APE : alerte générale sur les emplois à La Réunion, résultat de l’aliénation
9 juin, parRisque d’anéantissement des emplois liés à la production de richesses à La Réunion
“Alon filozofé” ...!*
Billet philosophique
1er juin 2007, par

C’est en 1943, dans “L’Être et le néant”, que le philosophe français Jean-Paul Sartre a sorti cette phrase : « L’existence précède l’essence ». Beaucoup de gens ne la connaissent pas ou ne la comprennent pas ; en tout cas, souvent nous ne l’intégrons pas dans nos réflexions et dans nos propos.
Pourtant, il est difficile aujourd’hui de penser, de s’exprimer et d’agir en ignorant tout ce que signifie cette phrase. On ne peut plus penser comme avant, comme si Jean-Paul Sartre ne l’avait pas écrite et n’avait pas construit là-dessus toute une philosophie, que l’on appelle l’existentialisme.
L’existence, c’est le fait d’exister, « la présence effective dans le monde ». L’essence, c’est ce que l’on est, c’est notre nature, notre identité. Or il est évident que l’on existe avant d’être ceci ou cela. Mais qu’est-on ? Qui est-on ? Et qu’est-ce qui fait notre essence ?

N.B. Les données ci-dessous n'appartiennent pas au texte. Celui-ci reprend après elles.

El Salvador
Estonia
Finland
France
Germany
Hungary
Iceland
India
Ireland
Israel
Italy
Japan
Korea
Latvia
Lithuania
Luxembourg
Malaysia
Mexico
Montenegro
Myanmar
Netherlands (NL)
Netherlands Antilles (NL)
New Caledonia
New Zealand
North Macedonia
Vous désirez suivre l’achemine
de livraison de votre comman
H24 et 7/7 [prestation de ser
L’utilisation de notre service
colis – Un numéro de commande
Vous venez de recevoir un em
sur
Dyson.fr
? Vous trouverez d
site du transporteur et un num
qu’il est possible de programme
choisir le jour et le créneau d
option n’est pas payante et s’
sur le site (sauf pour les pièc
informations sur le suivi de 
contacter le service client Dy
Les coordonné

La réponse n’est pas simple car l’approche de la question identitaire est multiple. Ainsi, on est à la fois - entre autres - ce que l’on se sent être et ce que l’on fait. Mais on est aussi ce que les autres pensent que l’on est. Notre identité est celle que nous avons reçue, celle que nous ressentons, celle où nous nous reconnaissons ; mais notre identité est également celle que l’Autre nous attribue.
Notre identité est très complexe. Car elle est constituée de facteurs très divers : notre histoire personnelle, notre environnement géographique, historique, social et culturel etc. Notre identité, c’est notre sexe, notre nom et prénom voire surnom, notre caractère et notre sensibilité, notre lieu de vie et notre façon de vivre, seul, en famille, avec les autres. Notre identité c’est notre statut social, notre profession, notre âge, notre appartenance ethno-culturelle, nos opinions et nos croyances, nos comportements et nos actions...

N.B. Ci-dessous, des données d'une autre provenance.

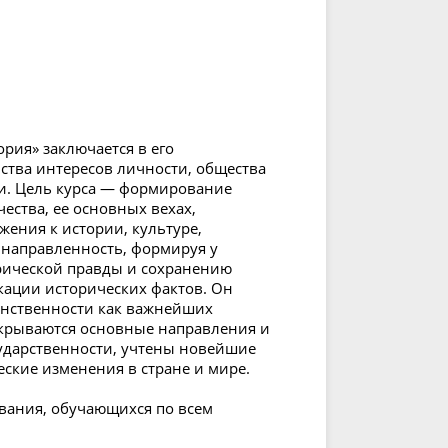
ория» заключается в его
ства интересов личности, общества
ии. Цель курса — формирование
ества, ее основных вехах,
ения к истории, культуре,
 направленность, формируя у
орической правды и сохранению
ации исторических фактов. Он
анственности как важнейших
скрываются основные направления и
ударственности, учтены новейшие
ские изменения в стране и мире.
вания, обучающихся по всем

Notre identité est également variable selon l’espace et le temps, elle n’est jamais définitive, elle évolue. Dans telle ou telle circonstance, je suis ceci ou cela ; selon ce que je fais, je suis ceci ou cela. On ne peut donc jamais réduire la nature, l’essence, l’identité d’une personne à une seule notion, qualité ou fonction.

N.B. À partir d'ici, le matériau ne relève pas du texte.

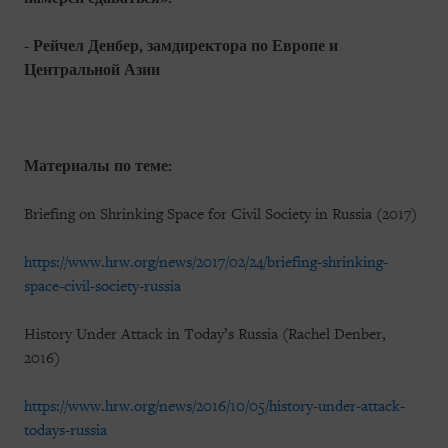
- Рейчел Денбер, замдиректора по Европе и
Центральной Азии
Материалы
по
теме
:
Briefing on Shrinking Space for Civil Society in Russia (2017)
https://www.hrw.org/news/2017/02/24/briefing-shrinking-
space-civil-society-russia
History Under Attack in Today’s Russia (Rachel Denber,
2016)
https://www.hrw.org/news/2016/10/05/history-under-attack-
todays-russia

Par exemple, si je me définis comme chrétien, est-ce que j’incarne par mes actes les valeurs de l’évangile ? Autre exemple : si je me définis comme communiste, est-ce parce que suis membre d’un parti communiste ou parce que je défends par mes actes les valeurs du communisme ?
À l’inverse, on ne peut pas attribuer une étiquette identitaire définitive à une personne. Cette personne est ce qu’elle fait maintenant. Elle sera quelqu’un d’autre si ensuite elle agit différemment.
Par exemple, aujourd’hui une personne peut énoncer un mensonge et demain dire la vérité ; on ne peut donc pas la qualifier définitivement de menteur ou d’honnête homme. Il n’est pas juste de qualifier pour la vie quelqu’un de malfrat.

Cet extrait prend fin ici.